EXCERPT TO READ:

* * * * * * * * *

Welcome to a new series. I am unsure if this is going to be a regular thing or an occasional burst of sugar-coated excitement. I think probably the latter, but we shall see how we get on. The idea is simple. I set the iPod onto random and my daughter, and occasionally her friends, review the first three songs that come on – with each one given a suitable swearword check before we start – and then she reviews them.
At the time of doing this little social experiment, my daughter seems to have a liking for music that would be described as being part of the ‘chill out’ genre. For instance, she really loves this track
Kelly Watch The Stars – Air (1997, Virgin Records, Taken from ‘Moon Safari’)
What she doesn’t like right now is noisy music.
Our plan was to invite two of her friends around to help with the first instalment of ‘Kids, Eh!’ but they have sadly contracted Covid so sadly we have to push on without them, which is ok because it means we get more jaffa cakes.
We sit on my daughters bed and I explain to her how this is going to work. My daughter looks at me and says “Am I not choosing the songs?” I shake my head and she looks distinctly unhappy about this decision. I tell her it would be much funnier for the blog if a nine year old tells a bunch of sad old men (no offence intended folks) what’s not very good about the songs that they love. She looks slightly happier at this decision. I also tell her that the songs are going to be chosen at random so no one has any choice over them.

* * * * * * * * *

RECORD EXTRACTS:

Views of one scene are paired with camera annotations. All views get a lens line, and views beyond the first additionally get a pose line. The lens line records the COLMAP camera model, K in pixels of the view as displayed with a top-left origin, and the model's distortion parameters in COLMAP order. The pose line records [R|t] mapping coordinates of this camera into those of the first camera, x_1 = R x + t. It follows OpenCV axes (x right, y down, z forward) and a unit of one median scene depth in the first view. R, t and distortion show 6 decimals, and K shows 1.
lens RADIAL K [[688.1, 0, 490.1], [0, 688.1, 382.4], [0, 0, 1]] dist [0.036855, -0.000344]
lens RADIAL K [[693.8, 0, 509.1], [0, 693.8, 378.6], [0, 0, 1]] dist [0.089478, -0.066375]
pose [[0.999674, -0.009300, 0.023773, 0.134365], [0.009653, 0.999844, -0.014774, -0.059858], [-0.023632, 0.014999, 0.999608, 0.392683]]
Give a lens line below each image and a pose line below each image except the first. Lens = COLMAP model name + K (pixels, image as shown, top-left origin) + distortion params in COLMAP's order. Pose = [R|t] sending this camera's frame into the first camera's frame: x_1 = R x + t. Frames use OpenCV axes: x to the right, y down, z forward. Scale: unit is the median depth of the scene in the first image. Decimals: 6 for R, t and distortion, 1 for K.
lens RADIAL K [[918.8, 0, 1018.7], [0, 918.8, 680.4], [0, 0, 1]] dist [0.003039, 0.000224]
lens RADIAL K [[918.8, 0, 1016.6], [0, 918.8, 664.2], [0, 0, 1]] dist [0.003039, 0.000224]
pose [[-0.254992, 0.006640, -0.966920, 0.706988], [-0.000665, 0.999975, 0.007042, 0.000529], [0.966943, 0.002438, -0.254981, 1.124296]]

* * * * * * * * *

EXERCISES TO COMPLETE:
a) From the blog post about the "Kids, Eh!" series, list every detail given about the track the daughter really loves.
b) According to the blog post about the "Kids, Eh!" series, what kind of music does the daughter not like right now?
c) Pick up the blog post about the "Kids, Eh!" series after its last sentence and continue it.

REPLIES:
a)
- Song title: Kelly Watch The Stars
- Artist: Air
- Year: 1997
- Label: Virgin Records
- Album: Moon Safari

b) Noisy music.

c)
“Are you Ready?” I say. She grabs a pencil and a Doodle Pad, and nods. I press the circle in the middle of the iPod which means we are shuffling and the first track to come on, isn’t quite a massive anti – climax. Its…
A to B – The Futureheads (2004, 679 Recordings, Taken from ‘The Futureheads’)
On reflection what I should have done (and in fact still might) is take a bunch of classic tracks from the last 25 years and used those – still let’s press on, hindsight being what it is.
‘A to B’ is given a harsh 4 out of ten 10. My daughter jots some notes on a piece of paper – “They are speaking gibberish” she says, “I couldn’t follow what they were saying, I heard the word ‘alligator’ and ‘pigcat’ and its not very good”. I raise an eyebrow at this. I’m not sure I heard the word ‘pigcat’ but I ask her if there was anything else she wanted to say.
“I like the drumming but not the gibberish”.
I tell her that mummy and daddy saw the Futureheads live many years ago (they supported The Zutons in Exeter) and that they were very good and that I quite like ‘A to B’. She is not impressed, but she is even less impressed with the second song that the iPod throws up.
Self Healer – Idlewild (1998, Deceptive Records, Taken from ‘Captain’)
As this two minute blast of shouty punky indie finishes, my daughter takes her hands off of her ears. She shows me her pad which has the number 0 written on it with a sad face drawn inside the middle of zero. Not a fan or early Idlewild I ask. She tells me that the band need to “Go outside more” and that it sounds like they are “running away from an awful fire”. ‘Self Healer’ is also “too loud, too shouty and too blah, blah blah” which pretty much sums up their entire career in nine words. She follows the last ‘blah’ with the word “Next”.
I tell her that Idlewild were a strange thing, because the bands later work was much more melodic and tuneful than the shouty stuff she has just heard. As an example I stick on
American English – Idlewild (2001, Parlophone Records, Taken from “The Remote Part”)
“Hmm, not bad” was all she said. A review which again sums up succinctly nearly every review of nearly every Idlewild record.
The third track offered up by the iPod is
Hip Eponymous Poor Boy – Jack White (2012, Third Man Records, Taken from ‘Blunderbuss’)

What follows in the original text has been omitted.